Listening to: Myriam Alter, Where Is There

Myriam Alter Where Is There

A review of Myriam Alter’s ‘Where Is There’ (2007)

Myriam Alter is one of those musicians about whom the Internet seems to know very little. What Google manages to dig up more or less tells the same story: Alter hails from a Belgian family of Sephardic Jews. She started piano lessons at age 8 but abandoned the instrument at 15 for other preoccupations. After studying psychology at university, she worked for an advertising agency and later ran a dance studio. When she was 36, she rediscovered the piano and slowly but determinedly built a career for herself as a jazz performer and composer. She has made a number of well-reviewed records — with carefully hand-picked band members and frequently someone else at the piano — that are little-known but quite beautiful.

Alter’s music — like that of Enrico Rava, for example, or Stefano Bollani — reflects a typically European jazz sensibility pointing back all the way to Django Reinhardt. Unlike American jazz, it incorporates a myriad of influences that aren’t based in the blues, such as Italian folk songs, the oddly dichotomous happy/melancholic melody lines of the Klezmer tradition of Eastern Europe and a sense of (melo)drama that may stem from French chanson or cabaret.

Adding to this eclectic mix is the cello of Jaques Morelenbaum, an increasingly well-known Brazilian instrumentalist who regularly appears with his own ensembles and the big luminaries of Brazilian popular music, like Gilberto Gil and Caetano Veloso. Apparently an integral part of the Brazilian musical establishment by birth (he’s married to a well-known singer, his sister plays clarinet for the Brazilian Symphony Orchestra, etc.), Morelenbaum has unique musical abilities as a classically trained cellist who’s worked in popular world music and jazz all his career. More rhythmically oriented and less stiff than Yo-Yo Ma (whose efforts in playing Brazilian music always left me cold — similarly to a lot of the rest of his recorded work), Morelenbaum has an innate empathy for Myriam Alter’s melancholy flirtations with the strong Sephardic/Moroccan percussions she offers in ‘Was It There’ and other tracks.
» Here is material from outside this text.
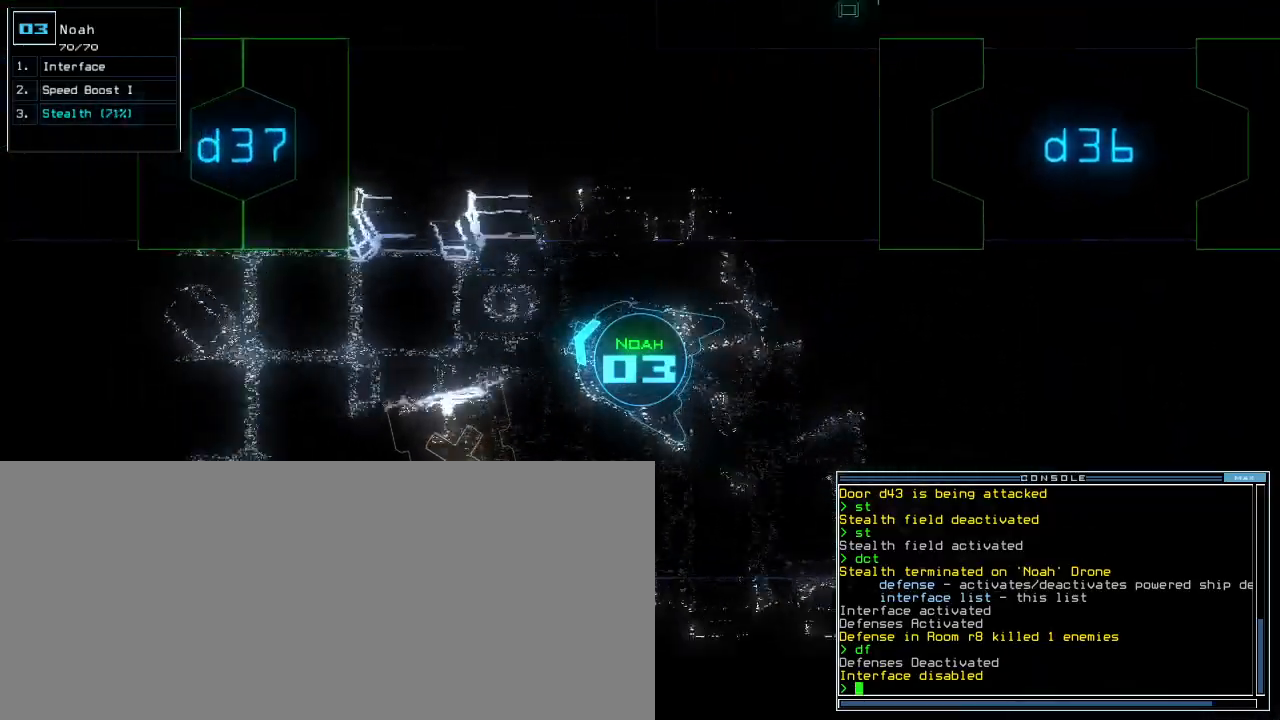
Gameplay with keyboard; each line is a JSON object with the keys held at the frame after it. "events" lists presses ("down") and releases ("up") of ".", "0", "1", "2", "3", "4", "5", "6", "7", "8", "9", "a", "b", "backspace", "c", "caps_lock", "comma", "ctrl_l", "ctrl_r", "d", "down", "e", "equals", "escape", "f", "f5", "g", "h", "i", "j", "k", "l", "left", "m", "minus", "n", "o", "p", "q", "quote", "r", "return", "right", "s", "semicolon", "shift_l", "shift_r", "space", "t", "tab", "tilde", "u", "up", "v", "w", "x", "y" and "z" between this image and that frame as [ms after this image, input, new state], when the widget could be followed in between. No other keys are recorded. Mouse input is not recorded. Not read: other_keys.
{"keys": ["up"], "events": [[383, "left", "down"], [450, "left", "up"]]}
These rhythms may, in the end, not be that different from what centuries of the slave trade brought from Africa to Bahia (musicologists, I imagine, may have definitive ideas about the migratory patterns of rhythms and instruments through the various diasporas, intersecting in North Africa, the Middle East, the Mediterranean and the Iberian Peninsula).

For music that is essentially through-composed (possibly with room for improvisation/cadenzas for some of the solo instruments such as the clarinet and solo saxophone, both excellently played here), Alter’s pieces have a spontaneous character and remind us of many different musical traditions at the same time. In general, they have a “old world” sensibility and — unlike other experimental world music and much jazz — do not require an ‘open mind.’ One reviewer perceptively notes that “[i]t’s the kind of music that for once will not chase the family members out of the room, it may even attract them.”

Myriam Alter’s ‘trick,’ of course, is her ability to pack musical interest, complexity and challenge into deceptively light-sounding fare — something she does with unfailing certainty on Where Is There. At the surface, this music is only fleetingly ‘sad’ or ‘melancholy.’ In fact, it’s packed with the same kind of minor-key joyful abandon that we know and love from Django Reinhardt’s gypsy jazz from the 1930s which also disregarded all the rules of the blues and in so-doing established an authentically European and unique voice in popular music.

The recorded sound is of the highest order and reminds me of recent ECM records of a similarly acoustic nature. Highly recommended.